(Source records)
------------------------------------------------

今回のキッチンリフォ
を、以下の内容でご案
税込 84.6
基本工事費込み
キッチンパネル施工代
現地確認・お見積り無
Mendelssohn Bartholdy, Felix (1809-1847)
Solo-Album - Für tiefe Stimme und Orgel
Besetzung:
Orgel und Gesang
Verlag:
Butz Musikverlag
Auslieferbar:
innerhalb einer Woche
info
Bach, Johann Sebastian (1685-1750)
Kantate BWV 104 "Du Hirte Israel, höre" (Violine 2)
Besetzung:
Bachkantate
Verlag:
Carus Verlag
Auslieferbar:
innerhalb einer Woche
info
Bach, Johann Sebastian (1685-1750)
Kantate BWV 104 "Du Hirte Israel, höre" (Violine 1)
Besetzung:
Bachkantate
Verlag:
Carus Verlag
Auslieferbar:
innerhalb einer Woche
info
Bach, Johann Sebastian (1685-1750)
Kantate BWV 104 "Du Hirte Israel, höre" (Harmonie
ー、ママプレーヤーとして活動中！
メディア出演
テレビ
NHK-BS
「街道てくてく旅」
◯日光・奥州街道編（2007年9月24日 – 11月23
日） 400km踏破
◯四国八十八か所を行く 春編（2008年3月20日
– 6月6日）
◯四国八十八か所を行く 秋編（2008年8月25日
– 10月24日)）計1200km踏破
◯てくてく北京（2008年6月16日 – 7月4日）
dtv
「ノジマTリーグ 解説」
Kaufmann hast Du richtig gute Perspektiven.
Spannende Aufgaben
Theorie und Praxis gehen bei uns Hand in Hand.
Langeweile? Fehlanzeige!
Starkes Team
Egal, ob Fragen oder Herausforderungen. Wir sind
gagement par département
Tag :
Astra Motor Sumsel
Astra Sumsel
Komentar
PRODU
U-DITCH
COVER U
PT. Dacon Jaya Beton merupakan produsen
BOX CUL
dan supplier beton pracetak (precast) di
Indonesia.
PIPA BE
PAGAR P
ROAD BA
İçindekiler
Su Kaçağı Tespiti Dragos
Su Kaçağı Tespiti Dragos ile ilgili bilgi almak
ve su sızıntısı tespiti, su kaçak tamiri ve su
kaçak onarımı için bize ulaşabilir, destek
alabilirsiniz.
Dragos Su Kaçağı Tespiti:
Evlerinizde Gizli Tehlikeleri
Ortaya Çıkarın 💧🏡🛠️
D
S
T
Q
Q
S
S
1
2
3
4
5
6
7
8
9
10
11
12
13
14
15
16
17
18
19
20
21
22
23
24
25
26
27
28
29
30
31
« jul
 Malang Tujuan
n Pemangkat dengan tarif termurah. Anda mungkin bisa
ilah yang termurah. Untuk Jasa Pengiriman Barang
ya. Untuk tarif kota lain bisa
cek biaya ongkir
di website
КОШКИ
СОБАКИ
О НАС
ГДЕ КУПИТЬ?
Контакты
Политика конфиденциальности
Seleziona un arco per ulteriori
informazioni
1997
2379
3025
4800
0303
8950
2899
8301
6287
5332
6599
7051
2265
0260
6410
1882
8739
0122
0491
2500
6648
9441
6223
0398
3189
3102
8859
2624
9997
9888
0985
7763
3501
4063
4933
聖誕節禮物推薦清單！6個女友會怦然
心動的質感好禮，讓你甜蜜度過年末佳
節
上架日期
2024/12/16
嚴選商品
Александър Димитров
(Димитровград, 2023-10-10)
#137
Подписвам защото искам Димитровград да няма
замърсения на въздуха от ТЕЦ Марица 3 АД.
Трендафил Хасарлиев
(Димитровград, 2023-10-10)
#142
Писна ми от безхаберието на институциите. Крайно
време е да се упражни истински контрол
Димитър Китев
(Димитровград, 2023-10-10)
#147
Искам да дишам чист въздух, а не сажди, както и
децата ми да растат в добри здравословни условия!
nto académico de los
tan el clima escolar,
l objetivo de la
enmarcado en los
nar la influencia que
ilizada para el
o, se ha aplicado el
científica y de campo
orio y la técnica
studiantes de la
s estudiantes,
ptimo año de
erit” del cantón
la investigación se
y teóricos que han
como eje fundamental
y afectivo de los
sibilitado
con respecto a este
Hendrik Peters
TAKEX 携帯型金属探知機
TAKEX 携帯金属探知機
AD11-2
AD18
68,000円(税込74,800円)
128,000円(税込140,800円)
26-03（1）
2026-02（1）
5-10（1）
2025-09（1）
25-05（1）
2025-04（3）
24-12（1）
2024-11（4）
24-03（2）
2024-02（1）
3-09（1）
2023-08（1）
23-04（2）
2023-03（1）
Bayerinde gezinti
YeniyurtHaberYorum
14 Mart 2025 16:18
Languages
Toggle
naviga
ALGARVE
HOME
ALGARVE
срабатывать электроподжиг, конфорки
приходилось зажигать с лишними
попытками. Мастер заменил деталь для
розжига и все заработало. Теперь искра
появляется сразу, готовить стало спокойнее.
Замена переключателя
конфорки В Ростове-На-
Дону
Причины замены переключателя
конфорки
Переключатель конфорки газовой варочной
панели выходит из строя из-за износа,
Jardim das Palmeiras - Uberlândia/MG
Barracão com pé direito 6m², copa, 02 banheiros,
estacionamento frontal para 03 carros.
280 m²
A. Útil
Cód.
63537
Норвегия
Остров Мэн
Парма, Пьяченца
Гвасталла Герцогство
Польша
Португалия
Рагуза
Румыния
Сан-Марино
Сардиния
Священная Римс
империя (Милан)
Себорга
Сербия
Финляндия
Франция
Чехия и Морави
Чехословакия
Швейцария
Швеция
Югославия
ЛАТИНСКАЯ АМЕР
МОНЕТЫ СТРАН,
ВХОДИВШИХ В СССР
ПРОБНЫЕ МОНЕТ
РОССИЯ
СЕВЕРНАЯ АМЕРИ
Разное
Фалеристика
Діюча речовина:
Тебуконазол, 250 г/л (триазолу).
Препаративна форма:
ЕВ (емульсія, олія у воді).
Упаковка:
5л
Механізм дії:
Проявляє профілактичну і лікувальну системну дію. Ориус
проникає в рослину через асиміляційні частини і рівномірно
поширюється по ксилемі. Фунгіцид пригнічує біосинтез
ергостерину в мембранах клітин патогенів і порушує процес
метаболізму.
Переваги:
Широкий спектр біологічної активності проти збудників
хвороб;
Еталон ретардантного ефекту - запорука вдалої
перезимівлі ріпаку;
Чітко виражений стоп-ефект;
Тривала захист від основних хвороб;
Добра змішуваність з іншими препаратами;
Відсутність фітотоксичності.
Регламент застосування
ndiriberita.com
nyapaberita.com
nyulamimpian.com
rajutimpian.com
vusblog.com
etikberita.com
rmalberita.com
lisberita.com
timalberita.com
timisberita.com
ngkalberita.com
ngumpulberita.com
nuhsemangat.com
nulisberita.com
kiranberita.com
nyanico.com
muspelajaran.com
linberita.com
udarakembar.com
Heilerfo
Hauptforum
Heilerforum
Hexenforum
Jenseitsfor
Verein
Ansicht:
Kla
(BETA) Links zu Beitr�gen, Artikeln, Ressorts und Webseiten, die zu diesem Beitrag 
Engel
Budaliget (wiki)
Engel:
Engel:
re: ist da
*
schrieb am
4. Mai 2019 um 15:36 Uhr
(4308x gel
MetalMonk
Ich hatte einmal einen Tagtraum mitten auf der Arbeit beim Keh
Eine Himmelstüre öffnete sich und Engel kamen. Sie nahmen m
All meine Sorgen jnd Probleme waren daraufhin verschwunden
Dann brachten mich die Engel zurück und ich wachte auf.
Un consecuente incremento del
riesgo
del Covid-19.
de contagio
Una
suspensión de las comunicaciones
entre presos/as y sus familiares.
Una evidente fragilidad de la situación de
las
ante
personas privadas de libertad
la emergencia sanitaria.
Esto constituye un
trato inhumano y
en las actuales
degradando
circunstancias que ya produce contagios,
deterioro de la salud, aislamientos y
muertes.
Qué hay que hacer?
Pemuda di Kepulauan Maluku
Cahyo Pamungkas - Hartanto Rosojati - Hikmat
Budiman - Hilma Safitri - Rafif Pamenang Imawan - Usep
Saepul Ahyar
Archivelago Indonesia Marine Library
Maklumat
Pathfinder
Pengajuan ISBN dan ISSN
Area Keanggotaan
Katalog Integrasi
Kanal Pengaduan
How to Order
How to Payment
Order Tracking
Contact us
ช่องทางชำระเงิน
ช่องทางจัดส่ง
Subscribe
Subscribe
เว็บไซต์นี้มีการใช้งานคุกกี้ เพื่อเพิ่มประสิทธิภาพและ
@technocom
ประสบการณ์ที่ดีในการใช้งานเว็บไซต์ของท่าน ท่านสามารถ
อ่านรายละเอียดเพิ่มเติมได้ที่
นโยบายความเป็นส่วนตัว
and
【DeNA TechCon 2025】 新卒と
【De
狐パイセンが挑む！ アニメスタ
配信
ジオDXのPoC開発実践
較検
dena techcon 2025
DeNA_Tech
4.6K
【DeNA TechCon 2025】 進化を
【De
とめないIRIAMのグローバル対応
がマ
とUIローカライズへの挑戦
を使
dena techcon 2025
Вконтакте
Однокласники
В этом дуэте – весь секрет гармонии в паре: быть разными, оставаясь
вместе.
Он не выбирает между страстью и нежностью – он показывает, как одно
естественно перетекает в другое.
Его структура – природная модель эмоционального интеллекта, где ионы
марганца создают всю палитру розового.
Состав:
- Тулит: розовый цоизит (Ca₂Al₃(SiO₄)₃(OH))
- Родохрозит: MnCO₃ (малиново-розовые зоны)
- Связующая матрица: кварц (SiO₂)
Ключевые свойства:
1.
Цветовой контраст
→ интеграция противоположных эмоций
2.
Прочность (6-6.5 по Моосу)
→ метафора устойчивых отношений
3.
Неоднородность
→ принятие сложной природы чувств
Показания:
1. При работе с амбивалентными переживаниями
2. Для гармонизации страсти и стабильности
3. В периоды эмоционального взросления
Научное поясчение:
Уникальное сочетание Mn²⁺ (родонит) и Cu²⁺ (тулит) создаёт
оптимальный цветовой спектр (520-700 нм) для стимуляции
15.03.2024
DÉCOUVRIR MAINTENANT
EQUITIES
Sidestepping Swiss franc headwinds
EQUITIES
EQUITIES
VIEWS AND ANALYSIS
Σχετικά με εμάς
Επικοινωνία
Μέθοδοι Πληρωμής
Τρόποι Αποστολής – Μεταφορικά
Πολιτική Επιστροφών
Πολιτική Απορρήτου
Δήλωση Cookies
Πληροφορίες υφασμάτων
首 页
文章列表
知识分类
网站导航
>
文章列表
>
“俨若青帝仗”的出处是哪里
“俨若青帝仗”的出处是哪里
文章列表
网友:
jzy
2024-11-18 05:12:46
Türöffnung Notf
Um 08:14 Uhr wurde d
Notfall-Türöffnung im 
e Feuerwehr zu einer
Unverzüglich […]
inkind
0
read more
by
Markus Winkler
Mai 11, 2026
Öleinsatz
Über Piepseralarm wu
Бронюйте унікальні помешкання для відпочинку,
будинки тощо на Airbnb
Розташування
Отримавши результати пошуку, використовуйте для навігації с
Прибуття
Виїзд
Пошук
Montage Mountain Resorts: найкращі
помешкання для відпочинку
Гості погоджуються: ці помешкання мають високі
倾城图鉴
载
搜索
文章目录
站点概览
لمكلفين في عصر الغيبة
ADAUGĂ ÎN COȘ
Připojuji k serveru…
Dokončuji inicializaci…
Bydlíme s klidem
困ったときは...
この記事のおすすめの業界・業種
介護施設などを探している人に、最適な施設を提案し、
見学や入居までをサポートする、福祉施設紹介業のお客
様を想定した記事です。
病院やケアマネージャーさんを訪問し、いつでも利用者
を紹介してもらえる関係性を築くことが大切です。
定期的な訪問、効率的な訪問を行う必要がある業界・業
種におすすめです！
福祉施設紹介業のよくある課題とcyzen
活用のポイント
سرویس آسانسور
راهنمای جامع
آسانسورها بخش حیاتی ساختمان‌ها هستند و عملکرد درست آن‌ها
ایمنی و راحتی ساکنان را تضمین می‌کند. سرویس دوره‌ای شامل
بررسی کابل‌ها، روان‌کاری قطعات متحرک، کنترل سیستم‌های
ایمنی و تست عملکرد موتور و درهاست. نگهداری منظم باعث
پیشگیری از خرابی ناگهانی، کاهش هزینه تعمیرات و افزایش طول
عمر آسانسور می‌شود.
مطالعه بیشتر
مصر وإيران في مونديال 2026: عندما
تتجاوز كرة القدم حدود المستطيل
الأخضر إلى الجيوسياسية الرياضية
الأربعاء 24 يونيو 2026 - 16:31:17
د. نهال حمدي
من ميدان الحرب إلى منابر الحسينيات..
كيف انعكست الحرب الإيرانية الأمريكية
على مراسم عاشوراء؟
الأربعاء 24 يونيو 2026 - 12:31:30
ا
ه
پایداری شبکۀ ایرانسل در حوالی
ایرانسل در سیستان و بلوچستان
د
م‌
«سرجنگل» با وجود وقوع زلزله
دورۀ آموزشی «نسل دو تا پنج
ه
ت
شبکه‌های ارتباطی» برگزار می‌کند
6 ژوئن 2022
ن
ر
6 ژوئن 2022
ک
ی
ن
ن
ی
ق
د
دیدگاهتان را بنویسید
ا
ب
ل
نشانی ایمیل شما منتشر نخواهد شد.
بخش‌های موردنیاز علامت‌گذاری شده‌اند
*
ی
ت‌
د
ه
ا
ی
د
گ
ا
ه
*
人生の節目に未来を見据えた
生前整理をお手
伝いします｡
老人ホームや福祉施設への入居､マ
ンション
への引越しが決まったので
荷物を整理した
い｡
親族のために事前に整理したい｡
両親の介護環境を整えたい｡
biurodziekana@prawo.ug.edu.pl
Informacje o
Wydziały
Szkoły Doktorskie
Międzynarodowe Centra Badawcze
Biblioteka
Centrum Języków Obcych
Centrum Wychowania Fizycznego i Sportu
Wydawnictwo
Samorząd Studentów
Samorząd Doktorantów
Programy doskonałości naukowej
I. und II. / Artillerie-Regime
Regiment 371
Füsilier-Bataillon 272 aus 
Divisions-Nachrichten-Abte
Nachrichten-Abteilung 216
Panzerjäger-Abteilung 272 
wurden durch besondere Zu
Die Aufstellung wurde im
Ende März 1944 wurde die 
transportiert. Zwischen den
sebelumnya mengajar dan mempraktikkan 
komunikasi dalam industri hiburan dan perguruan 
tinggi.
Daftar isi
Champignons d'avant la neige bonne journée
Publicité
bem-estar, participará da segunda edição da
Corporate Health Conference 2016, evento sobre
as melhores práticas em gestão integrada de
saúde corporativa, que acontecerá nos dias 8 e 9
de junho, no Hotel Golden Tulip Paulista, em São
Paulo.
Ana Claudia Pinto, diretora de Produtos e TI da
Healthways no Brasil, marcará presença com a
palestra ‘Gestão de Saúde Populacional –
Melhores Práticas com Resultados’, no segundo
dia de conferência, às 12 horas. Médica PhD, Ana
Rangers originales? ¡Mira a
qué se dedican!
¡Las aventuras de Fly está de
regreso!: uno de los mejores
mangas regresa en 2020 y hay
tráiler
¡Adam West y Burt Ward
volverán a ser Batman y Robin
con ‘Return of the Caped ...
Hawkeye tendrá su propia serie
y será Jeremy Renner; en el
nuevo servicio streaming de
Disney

------------------------------------------------

- _WHAT IS EXPECTED_: Write out everything from the very start of the items down to the line containing "Spannende Aufgaben", including that line, reproducing each line without any changes.

- _OUTPUT OF THE TASK_:
今回のキッチンリフォ
を、以下の内容でご案
税込 84.6
基本工事費込み
キッチンパネル施工代
現地確認・お見積り無
Mendelssohn Bartholdy, Felix (1809-1847)
Solo-Album - Für tiefe Stimme und Orgel
Besetzung:
Orgel und Gesang
Verlag:
Butz Musikverlag
Auslieferbar:
innerhalb einer Woche
info
Bach, Johann Sebastian (1685-1750)
Kantate BWV 104 "Du Hirte Israel, höre" (Violine 2)
Besetzung:
Bachkantate
Verlag:
Carus Verlag
Auslieferbar:
innerhalb einer Woche
info
Bach, Johann Sebastian (1685-1750)
Kantate BWV 104 "Du Hirte Israel, höre" (Violine 1)
Besetzung:
Bachkantate
Verlag:
Carus Verlag
Auslieferbar:
innerhalb einer Woche
info
Bach, Johann Sebastian (1685-1750)
Kantate BWV 104 "Du Hirte Israel, höre" (Harmonie
ー、ママプレーヤーとして活動中！
メディア出演
テレビ
NHK-BS
「街道てくてく旅」
◯日光・奥州街道編（2007年9月24日 – 11月23
日） 400km踏破
◯四国八十八か所を行く 春編（2008年3月20日
– 6月6日）
◯四国八十八か所を行く 秋編（2008年8月25日
– 10月24日)）計1200km踏破
◯てくてく北京（2008年6月16日 – 7月4日）
dtv
「ノジマTリーグ 解説」
Kaufmann hast Du richtig gute Perspektiven.
Spannende Aufgaben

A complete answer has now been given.